--- Material supplied Enclosed Below ---

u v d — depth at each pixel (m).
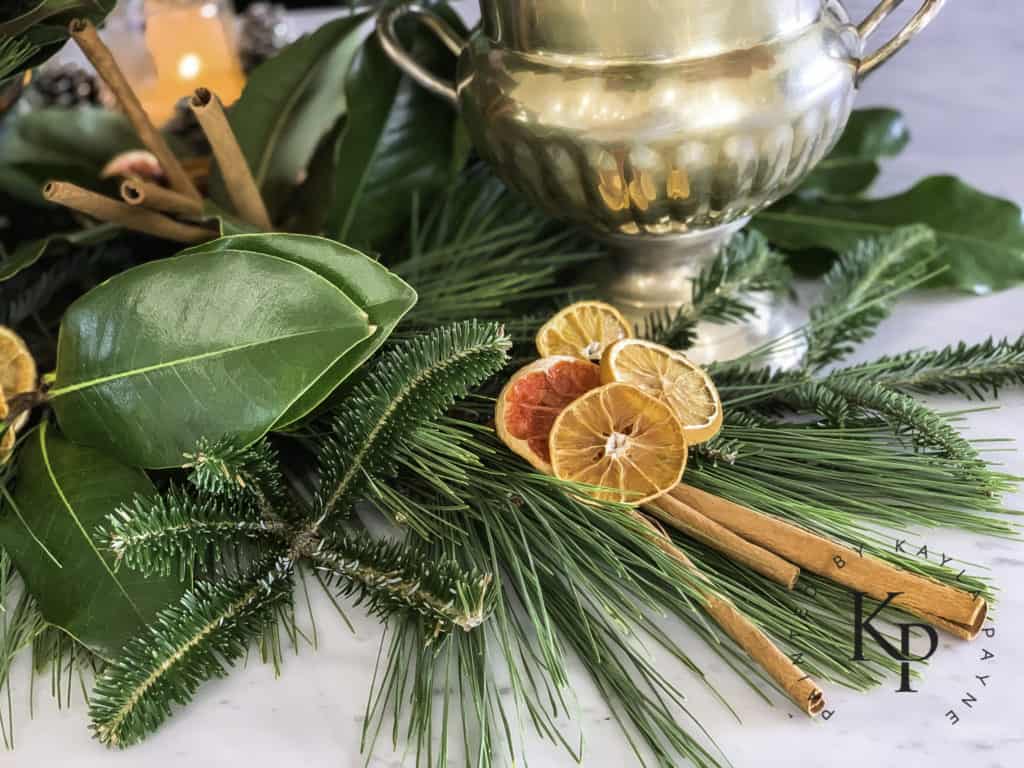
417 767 0.41
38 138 0.81
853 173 0.77
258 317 0.48
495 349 0.47
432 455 0.50
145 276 0.49
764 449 0.53
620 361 0.52
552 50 0.52
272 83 0.71
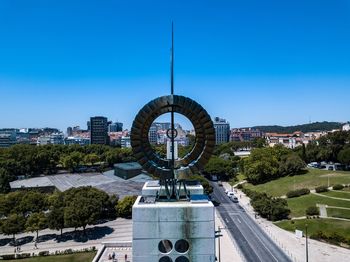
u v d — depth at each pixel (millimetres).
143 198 46812
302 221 114375
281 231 110688
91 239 104000
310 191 148375
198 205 42094
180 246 42156
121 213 125938
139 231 42094
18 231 100625
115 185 175000
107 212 127250
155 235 42062
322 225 108375
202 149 46844
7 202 111438
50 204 116125
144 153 46469
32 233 110938
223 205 147750
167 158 47062
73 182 193500
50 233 110625
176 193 46094
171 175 46219
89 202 107062
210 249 42031
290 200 141750
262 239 102750
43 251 93250
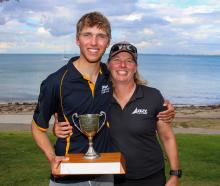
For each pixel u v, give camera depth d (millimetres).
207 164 7324
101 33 3057
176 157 3527
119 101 3406
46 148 3074
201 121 20016
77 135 3059
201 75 90438
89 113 3064
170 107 3398
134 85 3461
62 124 3027
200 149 8641
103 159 2922
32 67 125062
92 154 2980
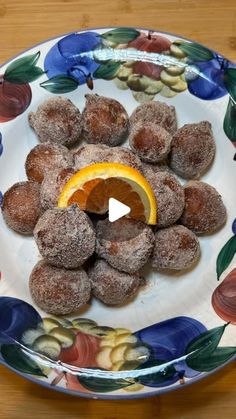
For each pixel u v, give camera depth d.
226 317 0.28
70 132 0.31
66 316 0.29
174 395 0.28
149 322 0.29
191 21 0.37
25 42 0.36
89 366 0.26
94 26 0.37
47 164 0.30
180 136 0.31
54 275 0.27
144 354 0.27
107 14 0.37
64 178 0.28
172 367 0.26
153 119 0.31
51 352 0.27
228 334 0.27
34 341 0.27
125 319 0.29
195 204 0.30
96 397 0.26
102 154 0.29
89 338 0.28
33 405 0.28
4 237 0.31
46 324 0.28
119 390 0.26
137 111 0.32
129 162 0.29
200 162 0.31
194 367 0.26
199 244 0.30
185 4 0.37
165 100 0.33
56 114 0.31
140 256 0.28
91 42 0.33
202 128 0.31
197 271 0.30
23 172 0.32
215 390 0.28
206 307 0.29
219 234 0.31
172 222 0.29
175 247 0.29
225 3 0.37
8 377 0.29
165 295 0.30
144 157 0.30
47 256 0.27
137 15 0.37
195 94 0.33
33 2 0.37
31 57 0.33
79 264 0.28
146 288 0.30
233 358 0.27
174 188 0.29
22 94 0.33
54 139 0.31
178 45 0.33
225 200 0.32
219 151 0.32
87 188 0.27
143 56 0.33
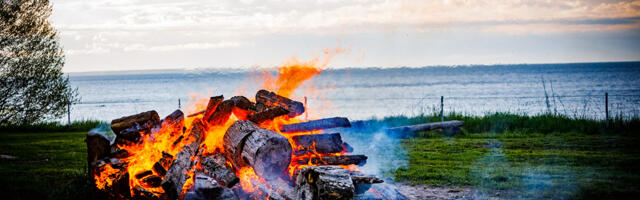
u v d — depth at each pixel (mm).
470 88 79938
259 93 8883
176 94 81375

--- End of Enclosed Material supplied ---

Reproduce every record verbatim, please. Omit the images.

* Task solution:
u v d — depth at each pixel (m).
417 767 0.41
38 138 0.81
853 173 0.77
258 317 0.48
495 349 0.47
432 455 0.50
145 276 0.49
764 449 0.53
620 361 0.52
552 50 0.52
272 83 0.71
u v d — depth at each pixel (millimetres).
143 198 46812
302 221 114375
281 231 110688
91 239 104000
310 191 148375
198 205 42094
180 246 42156
121 213 125938
139 231 42094
18 231 100625
115 185 175000
107 212 127250
155 235 42062
322 225 108375
202 149 46844
7 202 111438
50 204 116125
144 153 46469
32 233 110938
223 205 147750
167 158 47062
73 182 193500
50 233 110625
176 193 46094
171 175 46219
89 202 107062
210 249 42031
290 200 141750
262 239 102750
43 251 93250
For each pixel u v, give camera depth d (millimetres).
207 164 7324
101 33 3057
176 157 3527
119 101 3406
46 148 3074
201 121 20016
77 135 3059
201 75 90438
89 113 3064
170 107 3398
134 85 3461
62 124 3027
200 149 8641
103 159 2922
32 67 125062
92 154 2980
For each pixel u v, give camera depth d.
226 317 0.28
70 132 0.31
66 316 0.29
174 395 0.28
149 322 0.29
191 21 0.37
25 42 0.36
89 366 0.26
94 26 0.37
47 164 0.30
180 136 0.31
54 275 0.27
144 354 0.27
107 14 0.37
64 178 0.28
172 367 0.26
153 119 0.31
51 352 0.27
228 334 0.27
34 341 0.27
125 319 0.29
195 204 0.30
96 397 0.26
102 154 0.29
89 338 0.28
33 405 0.28
4 237 0.31
46 324 0.28
119 390 0.26
137 111 0.32
129 162 0.29
200 162 0.31
194 367 0.26
199 244 0.30
185 4 0.37
165 100 0.33
56 114 0.31
140 256 0.28
91 42 0.33
202 128 0.31
197 271 0.30
23 172 0.32
215 390 0.28
206 307 0.29
219 234 0.31
172 222 0.29
175 247 0.29
225 3 0.37
8 377 0.29
165 295 0.30
144 157 0.30
47 256 0.27
137 15 0.37
195 94 0.33
33 2 0.37
31 57 0.33
79 264 0.28
146 288 0.30
233 358 0.27
174 188 0.29
22 94 0.33
54 139 0.31
178 45 0.33
225 200 0.32
219 151 0.32
87 188 0.27
143 56 0.33
u v d — depth at each pixel (mm).
470 88 79938
259 93 8883
176 94 81375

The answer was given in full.